Wild + Free: The Role of Nature Access in Childhood Spiritual Formation

Wednesday 28 May 2025 14:15-15:30,
Hulda Garborgs hus,
HG N-106.

A Greenhouse Research Talk by Kiara Jorgenson, Associate Professor of Religion & Environmental Studies at St. Olaf College (Minnesota, USA)

Published Updated on

The picture shows a forest of evergreen trees. Hanging in the forground is a rope swing with a piece of a branch from a tree forming the seat of it
Photo by Brent Jenkins (public domain | unsplash)

With the tap of a screen, children and young adults have extraordinary access to information, diverse perspectives, and opportunity. Research also shows the young among us are chronically enclosed. Confined by overscheduled lives, “safe: toys and playgrounds, screen-based relationships, and hovering parents, youth under the age of 25 spend 50% less time experiencing the natural world than previous generations. Most are neither wild nor free. In this lecture, Dr. Kiara Jorgenson examines the spiritual ramifications of such enclosures alongside emergent science on the benefits of sustained nature access and considers how traditions within Christianity, past and present, might address them.
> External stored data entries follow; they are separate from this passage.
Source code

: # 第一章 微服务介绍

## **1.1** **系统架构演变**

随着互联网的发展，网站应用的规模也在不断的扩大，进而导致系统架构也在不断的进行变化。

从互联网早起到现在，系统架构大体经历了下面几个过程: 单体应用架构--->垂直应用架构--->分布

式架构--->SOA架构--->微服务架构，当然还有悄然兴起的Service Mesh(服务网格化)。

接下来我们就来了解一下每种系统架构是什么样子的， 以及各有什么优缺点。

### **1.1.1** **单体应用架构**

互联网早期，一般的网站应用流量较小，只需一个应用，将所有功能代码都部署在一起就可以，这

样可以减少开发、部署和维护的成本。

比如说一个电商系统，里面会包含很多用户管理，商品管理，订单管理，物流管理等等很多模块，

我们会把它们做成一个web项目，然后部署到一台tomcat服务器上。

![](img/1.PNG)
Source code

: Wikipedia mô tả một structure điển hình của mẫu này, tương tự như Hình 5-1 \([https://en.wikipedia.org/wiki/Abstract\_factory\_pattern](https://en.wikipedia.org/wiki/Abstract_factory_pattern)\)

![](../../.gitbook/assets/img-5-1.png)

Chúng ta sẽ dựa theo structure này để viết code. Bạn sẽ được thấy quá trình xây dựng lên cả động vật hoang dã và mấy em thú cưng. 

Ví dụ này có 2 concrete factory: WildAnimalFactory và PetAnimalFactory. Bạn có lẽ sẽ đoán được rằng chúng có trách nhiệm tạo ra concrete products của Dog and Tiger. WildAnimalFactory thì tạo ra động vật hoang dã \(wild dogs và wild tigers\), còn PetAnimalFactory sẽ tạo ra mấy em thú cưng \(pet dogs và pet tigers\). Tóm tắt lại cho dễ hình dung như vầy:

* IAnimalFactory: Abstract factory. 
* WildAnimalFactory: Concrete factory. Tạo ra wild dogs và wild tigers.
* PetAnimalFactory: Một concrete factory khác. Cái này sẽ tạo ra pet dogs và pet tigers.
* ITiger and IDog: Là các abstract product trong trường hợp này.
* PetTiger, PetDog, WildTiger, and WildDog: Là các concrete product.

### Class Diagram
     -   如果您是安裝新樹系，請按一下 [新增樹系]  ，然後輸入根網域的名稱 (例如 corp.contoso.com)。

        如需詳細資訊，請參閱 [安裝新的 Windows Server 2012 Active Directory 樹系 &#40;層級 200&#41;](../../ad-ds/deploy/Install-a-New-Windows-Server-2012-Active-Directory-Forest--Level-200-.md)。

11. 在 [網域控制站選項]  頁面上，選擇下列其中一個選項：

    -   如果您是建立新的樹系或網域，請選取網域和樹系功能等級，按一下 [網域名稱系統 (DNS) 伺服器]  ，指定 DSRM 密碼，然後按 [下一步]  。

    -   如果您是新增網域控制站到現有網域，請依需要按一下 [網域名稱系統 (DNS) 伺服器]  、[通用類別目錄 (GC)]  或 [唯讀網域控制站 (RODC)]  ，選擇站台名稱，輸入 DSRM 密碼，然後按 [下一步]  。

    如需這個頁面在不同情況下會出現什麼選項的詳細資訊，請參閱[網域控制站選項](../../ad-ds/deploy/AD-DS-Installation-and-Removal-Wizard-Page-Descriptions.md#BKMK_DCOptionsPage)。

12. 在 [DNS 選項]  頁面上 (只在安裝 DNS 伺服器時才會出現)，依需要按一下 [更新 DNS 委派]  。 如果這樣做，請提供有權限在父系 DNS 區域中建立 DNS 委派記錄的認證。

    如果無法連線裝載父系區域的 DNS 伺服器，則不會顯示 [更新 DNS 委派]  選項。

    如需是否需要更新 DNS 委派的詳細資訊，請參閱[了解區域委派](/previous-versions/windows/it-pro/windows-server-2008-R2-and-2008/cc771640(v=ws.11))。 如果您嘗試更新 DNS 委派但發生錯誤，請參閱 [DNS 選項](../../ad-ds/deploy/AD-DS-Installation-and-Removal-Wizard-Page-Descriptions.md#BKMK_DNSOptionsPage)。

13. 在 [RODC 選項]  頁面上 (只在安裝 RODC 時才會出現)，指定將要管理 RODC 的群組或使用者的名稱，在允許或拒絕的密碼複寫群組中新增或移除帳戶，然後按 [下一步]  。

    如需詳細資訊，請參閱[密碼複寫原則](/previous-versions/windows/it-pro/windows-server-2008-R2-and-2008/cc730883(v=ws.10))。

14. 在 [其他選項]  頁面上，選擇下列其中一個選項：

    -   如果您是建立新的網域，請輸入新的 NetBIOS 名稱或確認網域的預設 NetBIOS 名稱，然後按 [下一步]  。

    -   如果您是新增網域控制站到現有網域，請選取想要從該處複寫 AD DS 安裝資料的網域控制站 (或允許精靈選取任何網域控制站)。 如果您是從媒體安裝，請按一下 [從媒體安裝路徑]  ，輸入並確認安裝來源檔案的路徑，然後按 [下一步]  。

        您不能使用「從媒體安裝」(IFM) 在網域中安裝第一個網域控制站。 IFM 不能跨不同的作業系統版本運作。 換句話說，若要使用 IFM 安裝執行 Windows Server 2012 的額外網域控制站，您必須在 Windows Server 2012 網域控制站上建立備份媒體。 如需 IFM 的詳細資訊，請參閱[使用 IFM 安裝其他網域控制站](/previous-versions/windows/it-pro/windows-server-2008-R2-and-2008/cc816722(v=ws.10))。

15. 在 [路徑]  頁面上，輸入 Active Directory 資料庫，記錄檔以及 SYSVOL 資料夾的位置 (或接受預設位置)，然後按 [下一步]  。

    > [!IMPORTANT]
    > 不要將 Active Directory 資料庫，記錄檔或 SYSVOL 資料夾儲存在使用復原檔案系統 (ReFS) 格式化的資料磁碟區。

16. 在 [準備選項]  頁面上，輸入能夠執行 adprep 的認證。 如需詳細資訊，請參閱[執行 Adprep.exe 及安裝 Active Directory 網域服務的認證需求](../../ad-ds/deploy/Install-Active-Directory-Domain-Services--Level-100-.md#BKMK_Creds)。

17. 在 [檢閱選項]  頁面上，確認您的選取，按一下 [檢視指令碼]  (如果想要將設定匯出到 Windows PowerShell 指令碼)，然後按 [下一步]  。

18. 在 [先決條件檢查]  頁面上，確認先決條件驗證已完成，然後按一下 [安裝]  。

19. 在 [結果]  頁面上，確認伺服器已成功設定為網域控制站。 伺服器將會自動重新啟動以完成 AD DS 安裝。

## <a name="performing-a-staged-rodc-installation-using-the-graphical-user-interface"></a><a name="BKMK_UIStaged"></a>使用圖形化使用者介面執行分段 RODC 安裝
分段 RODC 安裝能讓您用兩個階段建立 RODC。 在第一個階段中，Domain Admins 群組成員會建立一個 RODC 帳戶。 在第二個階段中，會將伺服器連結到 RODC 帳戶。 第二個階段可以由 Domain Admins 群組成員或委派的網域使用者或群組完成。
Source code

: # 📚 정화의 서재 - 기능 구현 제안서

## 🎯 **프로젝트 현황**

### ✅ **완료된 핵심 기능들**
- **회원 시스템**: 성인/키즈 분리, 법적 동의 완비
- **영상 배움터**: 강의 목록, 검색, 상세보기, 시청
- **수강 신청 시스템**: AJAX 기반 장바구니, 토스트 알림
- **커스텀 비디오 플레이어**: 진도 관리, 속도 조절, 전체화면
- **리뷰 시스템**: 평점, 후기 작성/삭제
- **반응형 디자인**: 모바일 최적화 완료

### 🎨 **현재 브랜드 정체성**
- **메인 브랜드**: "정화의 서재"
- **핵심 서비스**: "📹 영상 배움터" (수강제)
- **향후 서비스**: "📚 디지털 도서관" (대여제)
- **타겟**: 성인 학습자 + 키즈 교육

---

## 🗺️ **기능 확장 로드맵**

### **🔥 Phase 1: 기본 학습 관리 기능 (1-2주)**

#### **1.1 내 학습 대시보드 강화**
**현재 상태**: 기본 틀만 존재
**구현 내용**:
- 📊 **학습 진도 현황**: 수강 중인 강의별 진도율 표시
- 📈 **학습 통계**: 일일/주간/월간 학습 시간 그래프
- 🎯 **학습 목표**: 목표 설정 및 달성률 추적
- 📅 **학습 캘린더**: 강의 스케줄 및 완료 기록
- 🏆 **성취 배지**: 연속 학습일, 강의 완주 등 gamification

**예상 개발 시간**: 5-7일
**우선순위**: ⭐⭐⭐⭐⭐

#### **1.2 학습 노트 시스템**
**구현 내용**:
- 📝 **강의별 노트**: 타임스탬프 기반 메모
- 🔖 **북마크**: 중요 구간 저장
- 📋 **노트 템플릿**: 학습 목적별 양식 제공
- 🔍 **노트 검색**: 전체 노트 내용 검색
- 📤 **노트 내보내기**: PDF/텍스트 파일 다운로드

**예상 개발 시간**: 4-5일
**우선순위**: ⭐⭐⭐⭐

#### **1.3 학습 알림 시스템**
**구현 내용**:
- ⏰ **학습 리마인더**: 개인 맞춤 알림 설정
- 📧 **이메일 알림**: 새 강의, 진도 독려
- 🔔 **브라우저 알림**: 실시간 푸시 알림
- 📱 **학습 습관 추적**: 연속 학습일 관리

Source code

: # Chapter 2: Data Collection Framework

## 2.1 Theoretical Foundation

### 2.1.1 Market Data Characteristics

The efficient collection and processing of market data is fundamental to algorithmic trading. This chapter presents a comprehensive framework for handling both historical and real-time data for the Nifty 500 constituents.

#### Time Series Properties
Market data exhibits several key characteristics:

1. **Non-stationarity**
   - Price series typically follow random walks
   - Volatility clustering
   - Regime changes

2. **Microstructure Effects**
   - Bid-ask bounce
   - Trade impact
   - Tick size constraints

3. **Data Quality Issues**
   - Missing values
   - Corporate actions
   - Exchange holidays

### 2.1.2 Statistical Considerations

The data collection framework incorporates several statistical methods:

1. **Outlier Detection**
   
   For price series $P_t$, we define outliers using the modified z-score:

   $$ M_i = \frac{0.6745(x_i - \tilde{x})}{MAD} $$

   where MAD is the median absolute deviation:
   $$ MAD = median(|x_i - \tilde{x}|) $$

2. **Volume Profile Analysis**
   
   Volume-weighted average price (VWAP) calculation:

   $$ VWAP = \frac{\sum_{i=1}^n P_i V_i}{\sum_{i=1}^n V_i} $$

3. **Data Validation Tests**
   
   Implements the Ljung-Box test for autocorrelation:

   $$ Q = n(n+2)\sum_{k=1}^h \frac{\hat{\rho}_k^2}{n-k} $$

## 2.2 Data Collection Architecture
Kiara Jorgenson (she/her) is Associate Professor of Religion & Environmental Studiesat St. Olaf College, MN/USA. An ecotheologian by training, Kiara’s studies and writes on Protestant ecotheologies, ecofeminisms, childhood studies, and ecological resistance movements. A rostered clergywoman in the Evangelical Lutheran Church in America, she is the author of Ecology of Vocation: Recasting Calling in a New Planetary Era (Fortress/Lexington, 2020) and editor of Ecotheology: A Christian Conversation (Eerdmans, 2020). Kiara is currently working on two book projects: an ecotheological constructive reading of Martin Luther’s anthropology and a popular work on nature, wonder, and the spiritual questing of children.